Hadyn pointed to two Manipulators in the back line, two young men each with a pair of pink eyes on their shoulders. “Seer and Fink, are you picking up anyone inside? I’m told all the workers are accounted for, is there anyone still in there?”
The two closed their eyes for a moment, searching the structure for psychological presences. After a moment, the men opened their eyes and held up one finger. The one on the right said, “I’m picking up one, but it’s weak.”
Marvin flushed and glanced around the milling workers gathered in the grass at the edge of the lot. “There shouldn’t be anyone in there! Our workers are all out here.” He consulted a small device from his pocket. “The last visitor checked out over an hour ago.”
Hadyn touched Marvin’s arm. “Calm down, we’ll get them out safe. That’s what’s important here. After that, your security team can sort out any breaches.” He turned back to his crew and pointed to the two young women with a bright blue circular swirl on each of their right arms. “Remain on standby, we won’t try to suffocate the fire by removing the air, but we might need you to direct airflow to the victim once we’ve contained this.”
Looking to the last four, two men and three women with dark red triangles pointing up in a triad on their shoulders, Hadyn said, “we’re going to start by suppressing the fuel source. If we cannot suppress the source, we’ll have to bring the flames down and douse them with water. Let's get going.”
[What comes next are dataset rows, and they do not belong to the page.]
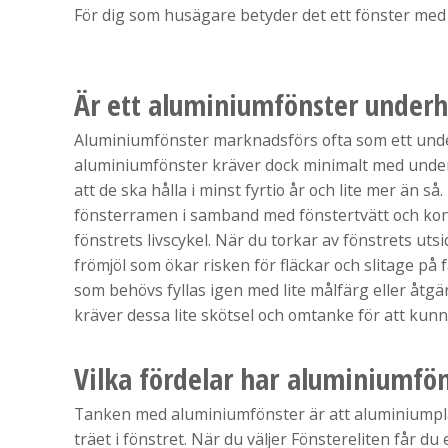
För dig som husägare betyder det ett fönster med 
Är ett aluminiumfönster underhå
Aluminiumfönster marknadsförs ofta som ett underhå
aluminiumfönster kräver dock minimalt med underhå
att de ska hålla i minst fyrtio år och lite mer än 
fönsterramen i samband med fönstertvätt och kont
fönstrets livscykel. När du torkar av fönstrets ut
frömjöl som ökar risken för fläckar och slitage p
som behövs fyllas igen med lite målfärg eller åtgä
kräver dessa lite skötsel och omtanke för att kunn
Vilka fördelar har aluminiumfön
Tanken med aluminiumfönster är att aluminiumplå
träet i fönstret. När du väljer Fönstereliten får d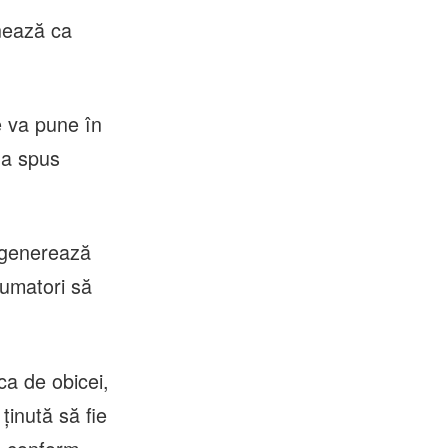
onează ca
re va pune în
, a spus
 generează
sumatori să
ca de obicei,
ţinută să fie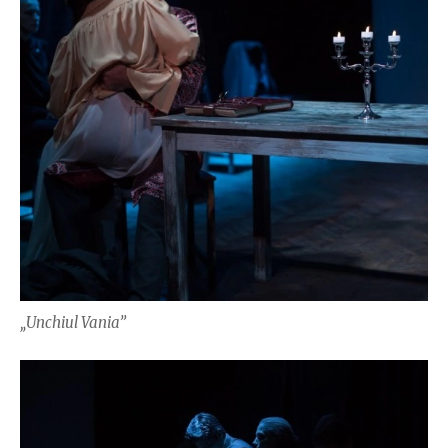
„Unchiul Vania”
Hadyn and the nine Elemental Manipulators tapped the button on the right collar of their uniforms, causing a transparent film-like hood to close over their heads. With a hiss, tanks on their backs began circulating airflow around each air-tight apparatus. The six Fire Manipulators marched through the open door into the warehouse towards the orange glow of the flames. As they approached, they held out their hands feeling for the vibrations of the ignited fuel sources.
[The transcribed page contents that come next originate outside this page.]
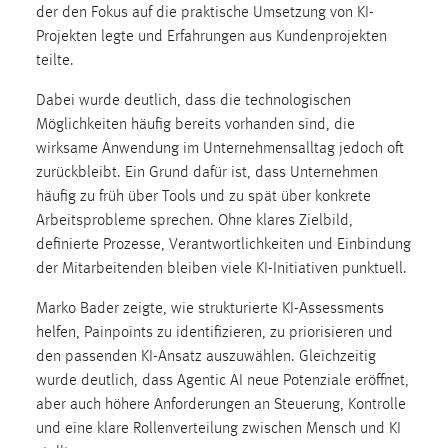
der den Fokus auf die praktische Umsetzung von KI-
Conversion-Tracking
Projekten legte und Erfahrungen aus Kundenprojekten
Cookie Laufzeit:
teilte.
3 Monate
Dabei wurde deutlich, dass die technologischen
Möglichkeiten häufig bereits vorhanden sind, die
Facebook Pixel
wirksame Anwendung im Unternehmensalltag jedoch oft
zurückbleibt. Ein Grund dafür ist, dass Unternehmen
Name:
häufig zu früh über Tools und zu spät über konkrete
_fbp
Arbeitsprobleme sprechen. Ohne klares Zielbild,
Anbieter:
definierte Prozesse, Verantwortlichkeiten und Einbindung
Facebook
der Mitarbeitenden bleiben viele KI-Initiativen punktuell.
Zweck:
Marko Bader zeigte, wie strukturierte KI-Assessments
Conversion-Tracking
helfen, Painpoints zu identifizieren, zu priorisieren und
Cookie Laufzeit:
den passenden KI-Ansatz auszuwählen. Gleichzeitig
3 Monate
wurde deutlich, dass Agentic AI neue Potenziale eröffnet,
aber auch höhere Anforderungen an Steuerung, Kontrolle
und eine klare Rollenverteilung zwischen Mensch und KI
Sensing no suppressible fuel source, Hadyn moved his hands to the sides and patted the air to his sides, wordlessly communicating that the Manipulators were to work on the flames instead of dampening the fuel source. He then tapped a red comm button under his chin on the collar of his uniform. The red light turned green, indicating an open line to the crew. “Mandy, Ron, we’re bringing the flames down. We need you to get the water ready.”
While Hadyn was giving this order the Fire Manipulators with him raised their hands to the flames and, like maestros signaling a decrescendo, brought their hands down toward the ground. The glow began to dull as the fire began to die down. The inferno, which was licking the ceiling when the group entered the building subsided, with the highest of the flames no taller than the shortest of the teenage crew.
Hadyn tapped the comm again, “OK, get the water in here now. Jess, Ell, get ready to move some air.”